Behavior
I chose to analyze my 30-day ‘social media retreat’, where I temporarily closed all of my social accounts and removed their apps from my phone. This includes platforms like Instagram, TikTok, and others that normally make up the majority of my screen-time.
The goal of this retreat is to observe how my habits change when these apps are gone, and how I attempt to ‘evade’ the restrictions in this period. I wanted to understand how much of my phone use is without conscious effort and how the absence of social media affects my mood, focus, and task at-hand.
Even though social media feels small in the moment, over time it contributes to procrastination, brain fog, and weaker starts to my day.
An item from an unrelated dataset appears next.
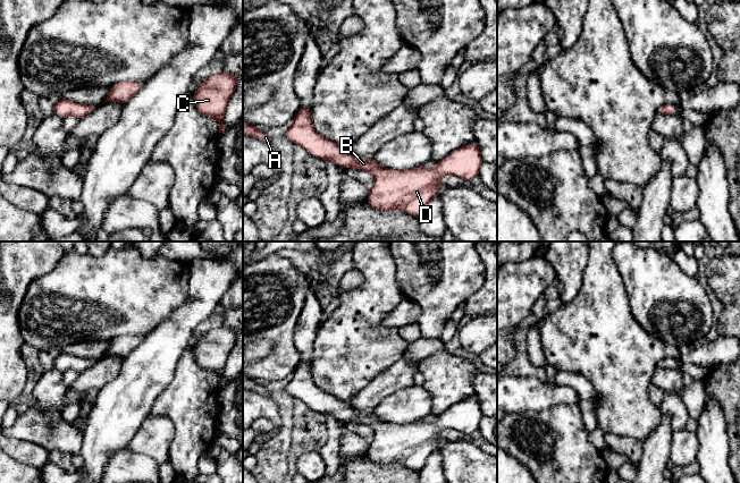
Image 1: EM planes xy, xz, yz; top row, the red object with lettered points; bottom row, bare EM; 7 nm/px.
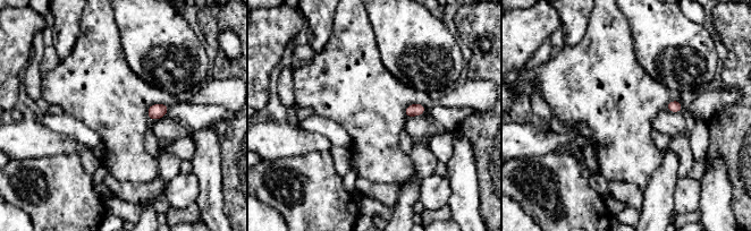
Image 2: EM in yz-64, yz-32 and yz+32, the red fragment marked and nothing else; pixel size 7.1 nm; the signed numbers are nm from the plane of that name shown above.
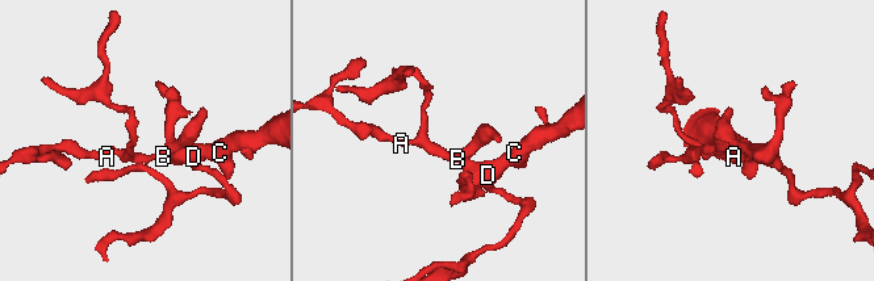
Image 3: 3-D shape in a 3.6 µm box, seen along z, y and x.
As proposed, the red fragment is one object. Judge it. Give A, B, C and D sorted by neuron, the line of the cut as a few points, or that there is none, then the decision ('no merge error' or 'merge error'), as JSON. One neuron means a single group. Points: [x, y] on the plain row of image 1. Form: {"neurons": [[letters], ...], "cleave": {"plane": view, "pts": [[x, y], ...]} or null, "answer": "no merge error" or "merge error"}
{"neurons": [["A", "B", "C", "D"]], "cleave": null, "answer": "no merge error"}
This test is meant to make those patterns more visible.
Measurement
Each day after waking up and putting my phone down, I logged a few simple data points: wake-up time, whether I tried to access social apps, which apps I used instead, approximate time spent, my mood when waking up (on a scale from 1-10), and the task I tried to avoid most that day.
Day 1 (1/11/26)
Wake-up time: 6:45am
Tried to access social media: Yes, 25 times
Substitute apps opened: Google Chrome browser, iMessage (safari browser), YouTube Shorts
Time spent: 60 min.
Mood: 8/10 (NOTE: This was the day of producing a 48-hour musical at Memorial Auditorium, quite different from my usual schedule)
Most avoided task: Deciding on adding/dropping final courses
Day 2 (1/12/26)
Wake-up time: 8:45am
Tried to access social media: Yes, 22 times
Substitute apps opened: Google Chrome browser, Safari, YouTube Shorts, Facebook
Time spent: 30 min.
Mood: 5/10
Most avoided task: Readings for Linguistics course
Overall Experience
Tracking this screen-time retreat showed me that even without social media installed, my brain still tries to fill this gap in access to dopamine. As soon as I wake up, I instinctively reach for my phone and search for something to scroll.
Instead of Instagram Reels or TikTok, I found myself opening things like YouTube Shorts, Google, or web versions of social platforms like X. These still recreated the same experience of distraction and mental escape, even though I was technically following the retreat rules.
Removing the apps did not remove the habit. It simply moved it to other platforms.
Patterns Noticed
Across the days, a few things stood out:
- The urge to scroll showed up almost immediately after waking up, unless I explicitly put my phone away from my bed.
- When social media was unavailable, I searched for similar platforms.
- Short-form video was extremely tempting. Once I started, stopping still felt difficult, especially in breaks between classes. More scrolling led to slower, less focused days, and difficulties for the following day’s tasks.
Reflection
This retreat showed me that social media adjacent platforms like YouTube Shorts put me back into the same slow day and procrastination cycle. To change my habits, I need to address my urge to escape into scrolling, not just the specific apps I remove.